Available data:

BEGIN

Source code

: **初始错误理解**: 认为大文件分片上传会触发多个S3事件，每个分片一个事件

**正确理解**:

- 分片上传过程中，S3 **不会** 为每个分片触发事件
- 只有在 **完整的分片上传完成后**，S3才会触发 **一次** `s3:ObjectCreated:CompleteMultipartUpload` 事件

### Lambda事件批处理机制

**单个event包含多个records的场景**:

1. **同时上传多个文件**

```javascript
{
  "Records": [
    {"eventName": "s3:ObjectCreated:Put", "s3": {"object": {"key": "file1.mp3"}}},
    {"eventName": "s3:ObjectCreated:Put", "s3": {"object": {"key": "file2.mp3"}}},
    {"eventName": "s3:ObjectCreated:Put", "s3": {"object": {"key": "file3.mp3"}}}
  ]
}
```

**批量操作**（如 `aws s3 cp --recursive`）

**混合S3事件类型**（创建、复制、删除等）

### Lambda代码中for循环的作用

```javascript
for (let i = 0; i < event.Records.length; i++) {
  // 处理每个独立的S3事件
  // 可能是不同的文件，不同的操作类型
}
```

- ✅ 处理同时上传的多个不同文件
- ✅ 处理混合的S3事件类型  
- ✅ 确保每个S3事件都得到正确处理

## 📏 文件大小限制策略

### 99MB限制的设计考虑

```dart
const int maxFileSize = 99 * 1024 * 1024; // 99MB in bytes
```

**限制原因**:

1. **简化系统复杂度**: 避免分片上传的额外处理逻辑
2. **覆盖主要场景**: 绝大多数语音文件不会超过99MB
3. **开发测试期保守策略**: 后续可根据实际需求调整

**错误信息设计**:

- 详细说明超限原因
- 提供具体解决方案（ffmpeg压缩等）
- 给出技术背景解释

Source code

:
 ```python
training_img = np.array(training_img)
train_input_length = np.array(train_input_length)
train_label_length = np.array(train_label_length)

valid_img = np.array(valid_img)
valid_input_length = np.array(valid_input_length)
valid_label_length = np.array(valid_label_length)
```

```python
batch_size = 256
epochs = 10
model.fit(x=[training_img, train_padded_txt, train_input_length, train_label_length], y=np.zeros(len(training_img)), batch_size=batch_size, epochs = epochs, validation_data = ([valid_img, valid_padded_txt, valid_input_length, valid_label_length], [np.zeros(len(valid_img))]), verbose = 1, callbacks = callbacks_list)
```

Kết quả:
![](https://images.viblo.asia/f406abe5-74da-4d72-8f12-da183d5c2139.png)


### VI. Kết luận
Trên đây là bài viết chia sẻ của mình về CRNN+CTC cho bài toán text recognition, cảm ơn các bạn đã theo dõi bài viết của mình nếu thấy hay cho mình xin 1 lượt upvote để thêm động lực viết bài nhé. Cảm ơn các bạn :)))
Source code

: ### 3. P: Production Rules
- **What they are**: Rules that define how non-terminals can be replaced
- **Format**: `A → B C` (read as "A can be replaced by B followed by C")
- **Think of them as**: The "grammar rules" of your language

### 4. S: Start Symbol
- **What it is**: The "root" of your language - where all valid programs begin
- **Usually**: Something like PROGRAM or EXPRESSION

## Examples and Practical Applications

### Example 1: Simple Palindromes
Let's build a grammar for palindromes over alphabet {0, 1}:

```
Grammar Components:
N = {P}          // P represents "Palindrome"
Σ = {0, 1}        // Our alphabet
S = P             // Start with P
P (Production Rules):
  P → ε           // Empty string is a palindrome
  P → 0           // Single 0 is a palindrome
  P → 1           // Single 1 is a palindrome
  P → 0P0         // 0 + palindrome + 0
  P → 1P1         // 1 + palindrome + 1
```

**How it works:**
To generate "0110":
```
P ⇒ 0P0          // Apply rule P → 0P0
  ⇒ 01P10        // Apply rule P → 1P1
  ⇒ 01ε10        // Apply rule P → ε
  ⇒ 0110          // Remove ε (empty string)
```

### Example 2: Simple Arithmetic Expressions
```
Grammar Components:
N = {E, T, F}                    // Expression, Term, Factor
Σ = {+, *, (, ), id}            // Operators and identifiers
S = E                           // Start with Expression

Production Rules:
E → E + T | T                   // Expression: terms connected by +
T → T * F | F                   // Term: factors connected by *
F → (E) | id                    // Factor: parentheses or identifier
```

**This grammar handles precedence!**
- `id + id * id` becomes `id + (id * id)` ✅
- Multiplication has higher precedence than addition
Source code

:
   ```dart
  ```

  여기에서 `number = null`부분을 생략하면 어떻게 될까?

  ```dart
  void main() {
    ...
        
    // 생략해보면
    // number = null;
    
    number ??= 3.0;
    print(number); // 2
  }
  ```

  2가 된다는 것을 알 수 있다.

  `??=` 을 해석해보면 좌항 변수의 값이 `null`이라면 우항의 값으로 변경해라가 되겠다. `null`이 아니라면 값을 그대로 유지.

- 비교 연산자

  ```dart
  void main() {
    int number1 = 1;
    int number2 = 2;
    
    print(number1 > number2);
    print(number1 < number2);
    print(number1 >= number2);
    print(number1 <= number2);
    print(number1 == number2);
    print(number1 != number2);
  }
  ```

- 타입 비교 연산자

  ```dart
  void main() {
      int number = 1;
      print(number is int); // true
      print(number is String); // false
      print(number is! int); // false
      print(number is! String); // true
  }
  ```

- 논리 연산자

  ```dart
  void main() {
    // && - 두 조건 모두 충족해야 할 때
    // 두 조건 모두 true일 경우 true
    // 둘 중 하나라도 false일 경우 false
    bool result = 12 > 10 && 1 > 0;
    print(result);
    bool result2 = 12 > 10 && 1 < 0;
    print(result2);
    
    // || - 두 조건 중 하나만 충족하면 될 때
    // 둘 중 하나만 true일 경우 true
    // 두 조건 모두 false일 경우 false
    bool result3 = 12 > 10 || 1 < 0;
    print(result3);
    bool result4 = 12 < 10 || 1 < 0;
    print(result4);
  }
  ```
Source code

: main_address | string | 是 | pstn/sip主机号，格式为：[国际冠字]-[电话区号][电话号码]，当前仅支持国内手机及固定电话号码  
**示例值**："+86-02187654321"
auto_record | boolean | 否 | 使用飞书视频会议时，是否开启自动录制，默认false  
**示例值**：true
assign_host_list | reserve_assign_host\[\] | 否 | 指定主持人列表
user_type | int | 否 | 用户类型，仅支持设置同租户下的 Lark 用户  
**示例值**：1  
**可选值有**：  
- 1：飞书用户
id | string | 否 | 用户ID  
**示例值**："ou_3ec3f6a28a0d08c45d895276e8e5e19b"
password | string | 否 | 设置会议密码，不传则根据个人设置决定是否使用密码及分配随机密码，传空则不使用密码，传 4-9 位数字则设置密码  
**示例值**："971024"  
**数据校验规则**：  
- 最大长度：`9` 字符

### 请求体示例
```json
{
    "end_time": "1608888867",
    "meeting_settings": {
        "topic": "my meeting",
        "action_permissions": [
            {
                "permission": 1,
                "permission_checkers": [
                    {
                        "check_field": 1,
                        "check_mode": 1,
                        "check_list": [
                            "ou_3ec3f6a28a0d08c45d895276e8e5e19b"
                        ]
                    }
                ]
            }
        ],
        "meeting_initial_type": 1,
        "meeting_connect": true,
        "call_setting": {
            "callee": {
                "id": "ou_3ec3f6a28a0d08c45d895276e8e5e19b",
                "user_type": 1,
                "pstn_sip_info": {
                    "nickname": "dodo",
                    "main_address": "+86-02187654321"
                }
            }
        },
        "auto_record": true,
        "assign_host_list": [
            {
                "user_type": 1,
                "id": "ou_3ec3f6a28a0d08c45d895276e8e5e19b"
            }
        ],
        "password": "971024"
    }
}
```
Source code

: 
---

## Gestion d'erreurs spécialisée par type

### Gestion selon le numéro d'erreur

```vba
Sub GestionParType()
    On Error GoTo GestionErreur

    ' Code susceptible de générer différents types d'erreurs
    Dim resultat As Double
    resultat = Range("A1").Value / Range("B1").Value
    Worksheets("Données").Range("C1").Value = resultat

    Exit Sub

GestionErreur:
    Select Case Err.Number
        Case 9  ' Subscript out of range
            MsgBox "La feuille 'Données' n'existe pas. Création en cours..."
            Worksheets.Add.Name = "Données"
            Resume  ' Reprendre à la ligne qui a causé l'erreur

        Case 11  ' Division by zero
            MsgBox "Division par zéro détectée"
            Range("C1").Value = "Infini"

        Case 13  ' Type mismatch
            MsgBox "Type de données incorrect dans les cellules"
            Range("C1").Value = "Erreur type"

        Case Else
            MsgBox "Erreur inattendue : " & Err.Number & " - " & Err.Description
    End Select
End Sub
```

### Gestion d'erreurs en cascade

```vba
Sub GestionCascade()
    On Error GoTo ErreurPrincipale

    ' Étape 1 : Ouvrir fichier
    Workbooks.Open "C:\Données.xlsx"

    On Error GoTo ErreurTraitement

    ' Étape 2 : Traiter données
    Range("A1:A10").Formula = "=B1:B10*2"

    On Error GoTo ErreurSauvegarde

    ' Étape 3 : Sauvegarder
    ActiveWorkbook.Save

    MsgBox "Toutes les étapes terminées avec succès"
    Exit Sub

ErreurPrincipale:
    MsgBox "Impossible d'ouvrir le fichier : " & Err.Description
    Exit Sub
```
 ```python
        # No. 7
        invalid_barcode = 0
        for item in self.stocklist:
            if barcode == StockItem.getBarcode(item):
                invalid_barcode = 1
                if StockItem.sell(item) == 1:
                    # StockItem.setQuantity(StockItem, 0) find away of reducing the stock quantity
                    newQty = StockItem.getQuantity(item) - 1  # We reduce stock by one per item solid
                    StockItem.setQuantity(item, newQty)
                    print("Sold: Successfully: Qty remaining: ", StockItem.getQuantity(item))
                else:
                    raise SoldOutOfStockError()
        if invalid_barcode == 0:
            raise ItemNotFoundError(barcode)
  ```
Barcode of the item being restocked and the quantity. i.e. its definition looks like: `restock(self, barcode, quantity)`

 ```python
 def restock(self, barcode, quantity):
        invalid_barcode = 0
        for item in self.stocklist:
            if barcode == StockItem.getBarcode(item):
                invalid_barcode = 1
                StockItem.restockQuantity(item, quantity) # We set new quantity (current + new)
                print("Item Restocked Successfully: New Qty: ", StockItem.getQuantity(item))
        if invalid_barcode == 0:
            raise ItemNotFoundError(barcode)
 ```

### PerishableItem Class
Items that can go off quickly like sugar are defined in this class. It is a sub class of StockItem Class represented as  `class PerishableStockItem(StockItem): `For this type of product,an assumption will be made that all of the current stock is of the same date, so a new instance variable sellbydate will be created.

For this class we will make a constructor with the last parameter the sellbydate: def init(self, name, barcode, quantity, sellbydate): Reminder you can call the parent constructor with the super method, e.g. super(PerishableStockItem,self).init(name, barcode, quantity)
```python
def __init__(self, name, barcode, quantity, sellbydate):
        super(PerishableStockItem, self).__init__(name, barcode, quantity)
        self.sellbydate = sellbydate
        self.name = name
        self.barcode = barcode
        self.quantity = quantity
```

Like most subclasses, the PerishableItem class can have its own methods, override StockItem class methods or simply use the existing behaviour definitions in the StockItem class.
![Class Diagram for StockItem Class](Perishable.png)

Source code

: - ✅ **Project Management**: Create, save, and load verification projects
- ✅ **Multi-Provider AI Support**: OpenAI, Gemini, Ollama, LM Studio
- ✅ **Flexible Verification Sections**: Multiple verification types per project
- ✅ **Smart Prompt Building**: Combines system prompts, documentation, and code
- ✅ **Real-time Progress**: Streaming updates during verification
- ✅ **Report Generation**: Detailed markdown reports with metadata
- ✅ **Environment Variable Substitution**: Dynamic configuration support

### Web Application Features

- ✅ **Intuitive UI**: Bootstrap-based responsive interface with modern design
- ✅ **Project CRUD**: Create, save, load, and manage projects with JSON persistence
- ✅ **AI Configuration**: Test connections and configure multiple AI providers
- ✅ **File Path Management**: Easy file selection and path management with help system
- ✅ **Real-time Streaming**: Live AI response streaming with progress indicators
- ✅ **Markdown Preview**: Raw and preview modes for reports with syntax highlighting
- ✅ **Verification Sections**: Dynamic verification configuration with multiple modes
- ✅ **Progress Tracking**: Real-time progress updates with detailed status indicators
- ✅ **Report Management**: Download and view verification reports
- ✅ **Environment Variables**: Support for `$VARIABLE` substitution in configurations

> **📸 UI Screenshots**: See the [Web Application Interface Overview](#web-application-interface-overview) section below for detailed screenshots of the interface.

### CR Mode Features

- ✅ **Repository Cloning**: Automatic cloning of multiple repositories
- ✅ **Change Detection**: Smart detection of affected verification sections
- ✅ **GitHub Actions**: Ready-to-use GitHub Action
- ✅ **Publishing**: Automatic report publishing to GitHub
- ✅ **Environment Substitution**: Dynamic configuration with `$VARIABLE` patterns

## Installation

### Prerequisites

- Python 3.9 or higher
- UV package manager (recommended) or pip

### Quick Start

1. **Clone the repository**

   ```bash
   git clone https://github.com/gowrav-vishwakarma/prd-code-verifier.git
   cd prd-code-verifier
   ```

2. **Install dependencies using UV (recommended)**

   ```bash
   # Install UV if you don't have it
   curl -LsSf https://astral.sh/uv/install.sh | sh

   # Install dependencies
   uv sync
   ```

END

What you have to do: Starting at the first line of the listing, retype every line up to and including the one with "### Lambda代码中for循环的作用".

Solution for this problem:
Source code

: **初始错误理解**: 认为大文件分片上传会触发多个S3事件，每个分片一个事件

**正确理解**:

- 分片上传过程中，S3 **不会** 为每个分片触发事件
- 只有在 **完整的分片上传完成后**，S3才会触发 **一次** `s3:ObjectCreated:CompleteMultipartUpload` 事件

### Lambda事件批处理机制

**单个event包含多个records的场景**:

1. **同时上传多个文件**

```javascript
{
  "Records": [
    {"eventName": "s3:ObjectCreated:Put", "s3": {"object": {"key": "file1.mp3"}}},
    {"eventName": "s3:ObjectCreated:Put", "s3": {"object": {"key": "file2.mp3"}}},
    {"eventName": "s3:ObjectCreated:Put", "s3": {"object": {"key": "file3.mp3"}}}
  ]
}
```

**批量操作**（如 `aws s3 cp --recursive`）

**混合S3事件类型**（创建、复制、删除等）

### Lambda代码中for循环的作用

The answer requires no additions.